Now, as great as Brutal Legend is sounding, it's not all gravy. For starters, despite what others may think, not having a jump button is still a let down. Numerous times I anxiously pressed a button in order to get the hell out of a sticky situation, only to remember that I can't jump. Also, the combat can feel clunky many times, as the mechanics don't feel very refined. This leads me to a few control issues I've experienced. The combat can get pretty hectic at times, and it's unfortunate that I cannot change the direction of my attacks immediately, since I've often found myself getting attacked from numerous sides, but could not return the favor since the controls aren't as responsive as other action games.
As far as the game engine is concerned, Brutal Legend runs on pretty acceptable code. Brutal Legend may not be dripping with insane technology and graphical prowess, but it does boast character and a personality with its distinct cartoon visuals, and that's the goal. Furthermore, the game's animation was done by a former animation lead over at Pixar, and it shows during the cut-scenes. Texture detail is pretty simplistic, again, to convey the look of a cartoon as opposed to anything else. But there are some nice lighting cues and special effects, that's for sure. Though I must mention that when you're out and about in the game free-roaming, you will notice framerate hitches, which can be irritating sometimes. There's also a good deal of pop-up and some slight screen tearing. As I said before, the graphics are good overall, but not exactly what I'd call mind-blowing. Brutal Legend's aesthetic appeal lies in its amazing art direction and personality.
By now we all know that Brutal Legend features a massive roster of talent, some from Hollywood, many from the rock world, and others who are voice over vets, such as Jennifer Hale (Metal Gear Solid). Rob Halford takes on the roles of Lionwhyte and The Baron, Tim Curry is Doviculus, Jack Black is Eddie Riggs, Jennifer Hale is Ophelia, Ozzy Osbourne is The Guardian of Metal, Lita Ford is Rima, and the list just goes on. What you need to know is that not only is the voice acting sensational, but so is the freaking soundtrack! I would seriously pay good money to buy this compilation of amazing work all as one set. Unfortunately, EA was only able to secure a license that allowed them to use the songs in the game and not publish them in a compilation. Regardless, I guess I'll have to do some manual labor, accumulate and burn every one of the 108 songs through my Rhapsody or iTunes account.

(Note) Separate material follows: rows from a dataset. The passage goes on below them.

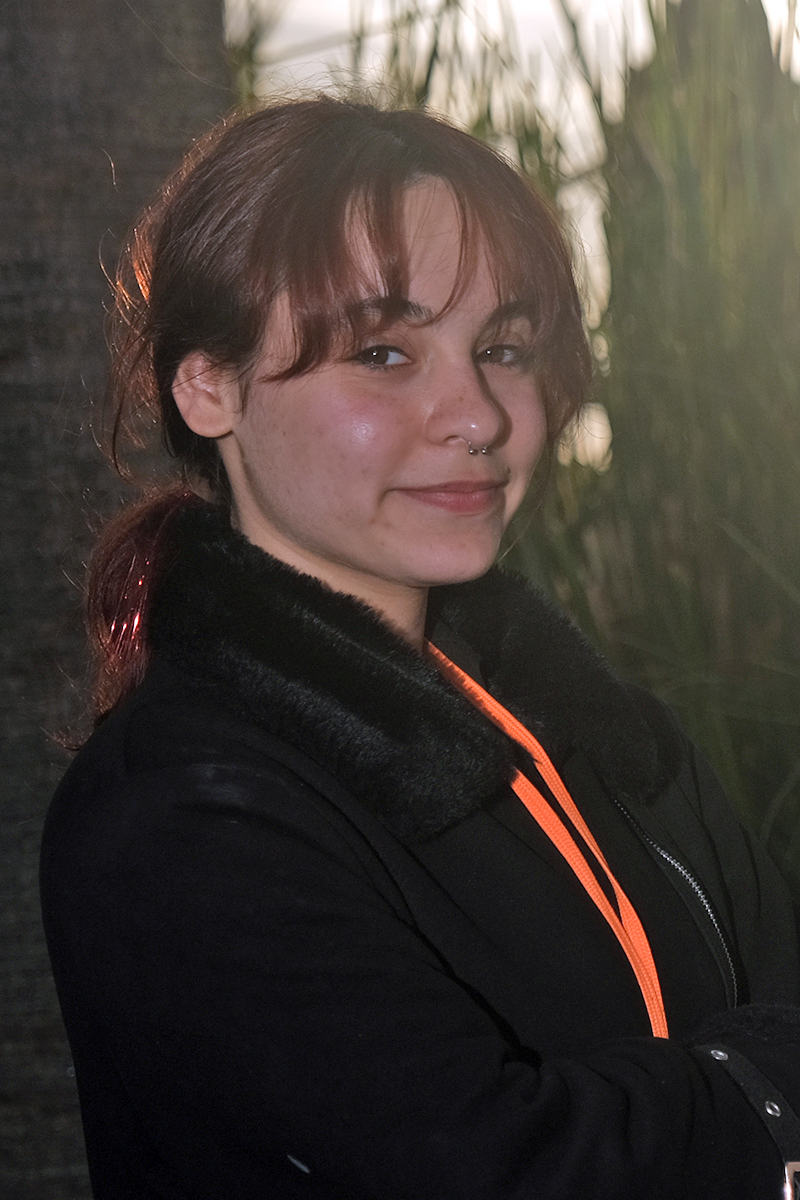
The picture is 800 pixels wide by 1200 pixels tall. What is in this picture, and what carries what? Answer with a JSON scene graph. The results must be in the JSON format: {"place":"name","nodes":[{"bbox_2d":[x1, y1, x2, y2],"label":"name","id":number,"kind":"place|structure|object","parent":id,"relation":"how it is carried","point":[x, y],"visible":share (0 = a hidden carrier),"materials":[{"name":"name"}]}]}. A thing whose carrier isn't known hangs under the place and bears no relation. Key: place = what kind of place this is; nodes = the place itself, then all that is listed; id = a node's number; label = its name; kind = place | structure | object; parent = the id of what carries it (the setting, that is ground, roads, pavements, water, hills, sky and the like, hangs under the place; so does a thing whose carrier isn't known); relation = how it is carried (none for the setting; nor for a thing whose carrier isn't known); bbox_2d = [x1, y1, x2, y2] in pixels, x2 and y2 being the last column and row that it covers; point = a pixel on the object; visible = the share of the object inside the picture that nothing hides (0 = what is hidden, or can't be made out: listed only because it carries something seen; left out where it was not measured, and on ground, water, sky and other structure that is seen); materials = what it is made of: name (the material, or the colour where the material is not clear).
{"place":"outdoors","nodes":[
{"label":"outdoors","id":0,"kind":"place"},
{"bbox_2d":[227,0,799,466],"label":"sky","id":1,"kind":"structure","parent":0,"point":[379,15],"materials":[{"name":"white"}]},
{"label":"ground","id":2,"kind":"structure","parent":0},
{"bbox_2d":[0,1,232,1197],"label":"tree trunk","id":3,"kind":"object","parent":2,"relation":"on","point":[99,311],"visible":0.57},
{"bbox_2d":[41,95,799,1196],"label":"woman","id":4,"kind":"object","parent":2,"relation":"on","point":[362,275],"visible":0.98},
{"bbox_2d":[498,0,799,906],"label":"tall grass","id":5,"kind":"structure","parent":2,"relation":"on","point":[717,754],"materials":[{"name":"green plant"}]}
]}

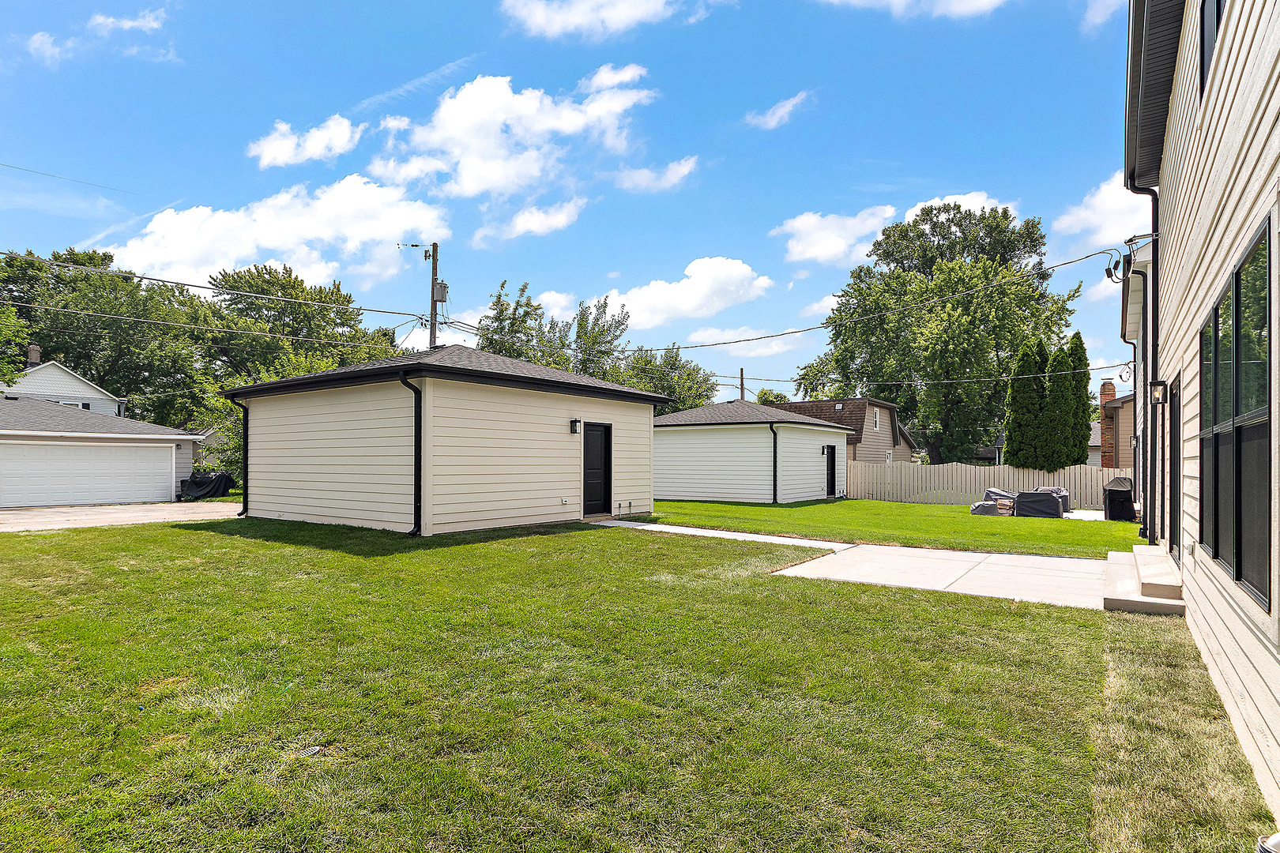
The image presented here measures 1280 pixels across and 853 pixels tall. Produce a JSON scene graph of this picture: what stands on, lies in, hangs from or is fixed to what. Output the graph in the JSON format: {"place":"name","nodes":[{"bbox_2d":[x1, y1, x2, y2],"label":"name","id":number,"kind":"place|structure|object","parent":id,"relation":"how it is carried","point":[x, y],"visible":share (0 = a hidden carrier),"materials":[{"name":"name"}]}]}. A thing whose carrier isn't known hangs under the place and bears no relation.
{"place":"outdoors","nodes":[
{"label":"outdoors","id":0,"kind":"place"},
{"bbox_2d":[2,345,125,417],"label":"white house","id":1,"kind":"structure","parent":0,"point":[76,382],"materials":[{"name":"white paint"}]},
{"bbox_2d":[26,343,41,367],"label":"chimney","id":2,"kind":"object","parent":1,"relation":"on","point":[35,354],"visible":0.71,"materials":[{"name":"brick"}]},
{"bbox_2d":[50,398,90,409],"label":"window","id":3,"kind":"structure","parent":1,"relation":"in","point":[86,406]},
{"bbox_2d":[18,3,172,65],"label":"cloud","id":4,"kind":"structure","parent":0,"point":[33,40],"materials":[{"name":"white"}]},
{"bbox_2d":[0,395,205,507],"label":"garage","id":5,"kind":"structure","parent":0,"point":[181,438],"materials":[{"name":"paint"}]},
{"bbox_2d":[0,440,176,507],"label":"garage door","id":6,"kind":"structure","parent":5,"relation":"in","point":[96,451],"materials":[{"name":"white metal"}]},
{"bbox_2d":[0,501,238,533],"label":"driveway","id":7,"kind":"structure","parent":0,"point":[11,516],"materials":[{"name":"concrete"}]},
{"bbox_2d":[178,470,233,500],"label":"covered object","id":8,"kind":"object","parent":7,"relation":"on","point":[196,481],"visible":0.68,"materials":[{"name":"black plastic"}]},
{"bbox_2d":[90,7,168,34],"label":"cloud","id":9,"kind":"structure","parent":0,"point":[129,23],"materials":[{"name":"white"}]},
{"bbox_2d":[106,175,448,293],"label":"cloud","id":10,"kind":"structure","parent":0,"point":[274,245],"materials":[{"name":"white"}]},
{"bbox_2d":[249,116,363,168],"label":"cloud","id":11,"kind":"structure","parent":0,"point":[274,155],"materials":[{"name":"white"}]},
{"bbox_2d":[225,342,670,534],"label":"garage","id":12,"kind":"structure","parent":0,"point":[469,518],"materials":[{"name":"paint"}]},
{"bbox_2d":[233,397,248,517],"label":"downspout","id":13,"kind":"object","parent":12,"relation":"attached to","point":[244,427],"visible":0.6,"materials":[{"name":"metal"}]},
{"bbox_2d":[399,376,421,535],"label":"downspout","id":14,"kind":"object","parent":12,"relation":"attached to","point":[419,458],"visible":0.92,"materials":[{"name":"black metal"}]},
{"bbox_2d":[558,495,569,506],"label":"electrical outlet","id":15,"kind":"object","parent":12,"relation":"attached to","point":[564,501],"visible":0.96,"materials":[{"name":"white plastic"}]},
{"bbox_2d":[569,417,581,433],"label":"wall lamp","id":16,"kind":"object","parent":12,"relation":"attached to","point":[574,421],"visible":0.96,"materials":[{"name":"black metal"}]},
{"bbox_2d":[582,422,609,516],"label":"black door","id":17,"kind":"structure","parent":12,"relation":"in","point":[600,458],"materials":[{"name":"black paint"}]},
{"bbox_2d":[372,64,655,198],"label":"cloud","id":18,"kind":"structure","parent":0,"point":[469,180],"materials":[{"name":"white"}]},
{"bbox_2d":[482,196,588,240],"label":"cloud","id":19,"kind":"structure","parent":0,"point":[521,224],"materials":[{"name":"white"}]},
{"bbox_2d":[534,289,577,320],"label":"cloud","id":20,"kind":"structure","parent":0,"point":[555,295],"materials":[{"name":"white"}]},
{"bbox_2d":[0,0,1136,413],"label":"sky","id":21,"kind":"structure","parent":0,"point":[790,205],"materials":[{"name":"blue"}]},
{"bbox_2d":[501,0,709,39],"label":"cloud","id":22,"kind":"structure","parent":0,"point":[537,16],"materials":[{"name":"white"}]},
{"bbox_2d":[0,514,1272,852],"label":"lawn","id":23,"kind":"structure","parent":0,"point":[880,590],"materials":[{"name":"green plant"}]},
{"bbox_2d":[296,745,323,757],"label":"cover","id":24,"kind":"object","parent":23,"relation":"in","point":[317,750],"visible":0.93,"materials":[{"name":"metal"}]},
{"bbox_2d":[1102,547,1184,615],"label":"concrete step","id":25,"kind":"structure","parent":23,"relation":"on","point":[1148,548],"materials":[{"name":"beige concrete"}]},
{"bbox_2d":[1256,832,1279,852],"label":"pipe","id":26,"kind":"object","parent":23,"relation":"on","point":[1276,839],"visible":0.99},
{"bbox_2d":[612,156,699,193],"label":"cloud","id":27,"kind":"structure","parent":0,"point":[642,172],"materials":[{"name":"white"}]},
{"bbox_2d":[605,255,774,331],"label":"cloud","id":28,"kind":"structure","parent":0,"point":[690,304],"materials":[{"name":"white"}]},
{"bbox_2d":[588,519,854,551],"label":"walkway","id":29,"kind":"structure","parent":0,"point":[732,533],"materials":[{"name":"white concrete"}]},
{"bbox_2d":[688,325,806,355],"label":"cloud","id":30,"kind":"structure","parent":0,"point":[712,329],"materials":[{"name":"white"}]},
{"bbox_2d":[651,399,854,503],"label":"garage","id":31,"kind":"structure","parent":0,"point":[670,436],"materials":[{"name":"white"}]},
{"bbox_2d":[769,422,780,503],"label":"downspout","id":32,"kind":"object","parent":31,"relation":"attached to","point":[775,461],"visible":0.97,"materials":[{"name":"black metal"}]},
{"bbox_2d":[820,444,830,454],"label":"wall lamp","id":33,"kind":"object","parent":31,"relation":"attached to","point":[822,449],"visible":0.96,"materials":[{"name":"black"}]},
{"bbox_2d":[824,444,836,497],"label":"door","id":34,"kind":"structure","parent":31,"relation":"in","point":[830,479],"materials":[{"name":"black metal"}]},
{"bbox_2d":[743,90,810,130],"label":"cloud","id":35,"kind":"structure","parent":0,"point":[769,120],"materials":[{"name":"white"}]},
{"bbox_2d":[767,396,919,464],"label":"neighboring house","id":36,"kind":"structure","parent":0,"point":[863,404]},
{"bbox_2d":[872,410,880,432],"label":"window","id":37,"kind":"structure","parent":36,"relation":"in","point":[878,427],"materials":[{"name":"white"}]},
{"bbox_2d":[631,497,1142,556],"label":"lawn","id":38,"kind":"structure","parent":0,"point":[1023,525],"materials":[{"name":"green plant"}]},
{"bbox_2d":[846,462,1114,508],"label":"picket fence","id":39,"kind":"object","parent":38,"relation":"on","point":[968,483],"visible":0.66,"materials":[{"name":"wood"}]},
{"bbox_2d":[971,488,1017,515],"label":"covered object","id":40,"kind":"object","parent":38,"relation":"on","point":[990,503],"visible":0.65,"materials":[{"name":"grey fabric"}]},
{"bbox_2d":[1012,489,1064,518],"label":"covered object","id":41,"kind":"object","parent":38,"relation":"on","point":[1040,506],"visible":0.86,"materials":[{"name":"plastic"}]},
{"bbox_2d":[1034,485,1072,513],"label":"covered object","id":42,"kind":"object","parent":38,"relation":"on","point":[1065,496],"visible":0.33,"materials":[{"name":"grey fabric"}]},
{"bbox_2d":[1103,476,1136,521],"label":"covered grill","id":43,"kind":"object","parent":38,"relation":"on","point":[1118,498],"visible":0.9,"materials":[{"name":"black fabric"}]},
{"bbox_2d":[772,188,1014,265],"label":"cloud","id":44,"kind":"structure","parent":0,"point":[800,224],"materials":[{"name":"white"}]},
{"bbox_2d":[822,0,1009,17],"label":"cloud","id":45,"kind":"structure","parent":0,"point":[983,1],"materials":[{"name":"white"}]},
{"bbox_2d":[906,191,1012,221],"label":"cloud","id":46,"kind":"structure","parent":0,"point":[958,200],"materials":[{"name":"white"}]},
{"bbox_2d":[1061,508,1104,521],"label":"concrete patio","id":47,"kind":"structure","parent":0,"point":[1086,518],"materials":[{"name":"concrete"}]},
{"bbox_2d":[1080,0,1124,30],"label":"cloud","id":48,"kind":"structure","parent":0,"point":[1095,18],"materials":[{"name":"white"}]},
{"bbox_2d":[1052,173,1155,247],"label":"cloud","id":49,"kind":"structure","parent":0,"point":[1083,207],"materials":[{"name":"white"}]},
{"bbox_2d":[1091,379,1134,469],"label":"brick house","id":50,"kind":"structure","parent":0,"point":[1116,412],"materials":[{"name":"brick"}]},
{"bbox_2d":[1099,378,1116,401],"label":"chimney","id":51,"kind":"object","parent":50,"relation":"on","point":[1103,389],"visible":0.57,"materials":[{"name":"red brick"}]},
{"bbox_2d":[1118,240,1153,531],"label":"house","id":52,"kind":"structure","parent":0,"point":[1133,324],"materials":[{"name":"paint"}]},
{"bbox_2d":[1121,0,1279,834],"label":"house","id":53,"kind":"structure","parent":0,"point":[1276,73],"materials":[{"name":"paint"}]},
{"bbox_2d":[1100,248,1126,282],"label":"power cable","id":54,"kind":"object","parent":53,"relation":"attached to","point":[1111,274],"visible":0.95,"materials":[{"name":"black rubber"}]},
{"bbox_2d":[1122,169,1161,541],"label":"downspout","id":55,"kind":"object","parent":53,"relation":"attached to","point":[1156,267],"visible":0.66,"materials":[{"name":"black metal"}]},
{"bbox_2d":[1148,379,1167,405],"label":"wall lamp","id":56,"kind":"object","parent":53,"relation":"attached to","point":[1158,384],"visible":0.97,"materials":[{"name":"black metal"}]},
{"bbox_2d":[1169,376,1180,556],"label":"door","id":57,"kind":"structure","parent":53,"relation":"in","point":[1176,427],"materials":[{"name":"wood"}]},
{"bbox_2d":[1200,0,1224,92],"label":"window","id":58,"kind":"structure","parent":53,"relation":"in","point":[1218,5],"materials":[{"name":"black glass"}]},
{"bbox_2d":[1198,213,1272,613],"label":"window","id":59,"kind":"structure","parent":53,"relation":"in","point":[1238,578],"materials":[{"name":"black glass"}]},
{"label":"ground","id":60,"kind":"structure","parent":0},
{"bbox_2d":[0,244,210,421],"label":"tree","id":61,"kind":"object","parent":60,"relation":"on","point":[76,274],"visible":0.81,"materials":[{"name":"green plant"}]},
{"bbox_2d":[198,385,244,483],"label":"shrub","id":62,"kind":"object","parent":60,"relation":"on","point":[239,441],"visible":0.35,"materials":[{"name":"green plant"}]},
{"bbox_2d":[201,263,391,381],"label":"tree","id":63,"kind":"object","parent":60,"relation":"on","point":[299,284],"visible":0.71,"materials":[{"name":"green plant"}]},
{"bbox_2d":[426,242,441,350],"label":"utility pole","id":64,"kind":"object","parent":60,"relation":"on","point":[431,310],"visible":0.42,"materials":[{"name":"brown wood"}]},
{"bbox_2d":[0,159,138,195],"label":"power line","id":65,"kind":"object","parent":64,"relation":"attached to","point":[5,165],"visible":0.97,"materials":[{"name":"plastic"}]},
{"bbox_2d":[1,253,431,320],"label":"power line","id":66,"kind":"object","parent":64,"relation":"attached to","point":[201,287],"visible":0.98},
{"bbox_2d":[433,281,448,302],"label":"transformer","id":67,"kind":"object","parent":64,"relation":"attached to","point":[444,287],"visible":0.79,"materials":[{"name":"grey metal"}]},
{"bbox_2d":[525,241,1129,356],"label":"power line","id":68,"kind":"object","parent":64,"relation":"attached to","point":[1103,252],"visible":0.96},
{"bbox_2d":[475,278,628,379],"label":"tree","id":69,"kind":"object","parent":60,"relation":"on","point":[502,310],"visible":0.44,"materials":[{"name":"green plant"}]},
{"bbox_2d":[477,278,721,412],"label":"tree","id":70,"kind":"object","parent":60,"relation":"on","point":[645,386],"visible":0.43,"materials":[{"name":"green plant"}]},
{"bbox_2d":[610,345,718,412],"label":"tree","id":71,"kind":"object","parent":60,"relation":"on","point":[687,374],"visible":0.5,"materials":[{"name":"green plant"}]},
{"bbox_2d":[738,367,745,400],"label":"utility pole","id":72,"kind":"object","parent":60,"relation":"on","point":[742,384],"visible":0.33,"materials":[{"name":"brown wood"}]},
{"bbox_2d":[752,387,789,405],"label":"tree","id":73,"kind":"object","parent":60,"relation":"on","point":[765,394],"visible":0.3,"materials":[{"name":"green plant"}]},
{"bbox_2d":[802,196,1086,465],"label":"tree","id":74,"kind":"object","parent":60,"relation":"on","point":[1033,245],"visible":0.95,"materials":[{"name":"green plant"}]},
{"bbox_2d":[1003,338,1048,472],"label":"evergreen tree","id":75,"kind":"object","parent":60,"relation":"on","point":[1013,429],"visible":0.82,"materials":[{"name":"green plant"}]},
{"bbox_2d":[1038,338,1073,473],"label":"evergreen tree","id":76,"kind":"object","parent":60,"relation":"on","point":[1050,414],"visible":0.77,"materials":[{"name":"plant"}]},
{"bbox_2d":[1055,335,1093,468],"label":"evergreen tree","id":77,"kind":"object","parent":60,"relation":"on","point":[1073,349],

And so I bring to an end another massive review. I hope you haven't strained your eyes reading it, but Brutal Legend is simply that awesome. Crazy thing is that I probably could've mentioned a few more things that I totally forgot about. But regardless, Brutal Legend was well worth the wait. It may not have the polish of a game like Metal Gear Solid, but it sure does do almost everything else right, and that counts for something. Also, even though the core story is shorter than 10 hours, there are still a number of side-quests to accomplish, adding to the replay value a good bit. My hats go off to Double Fine for a job well done.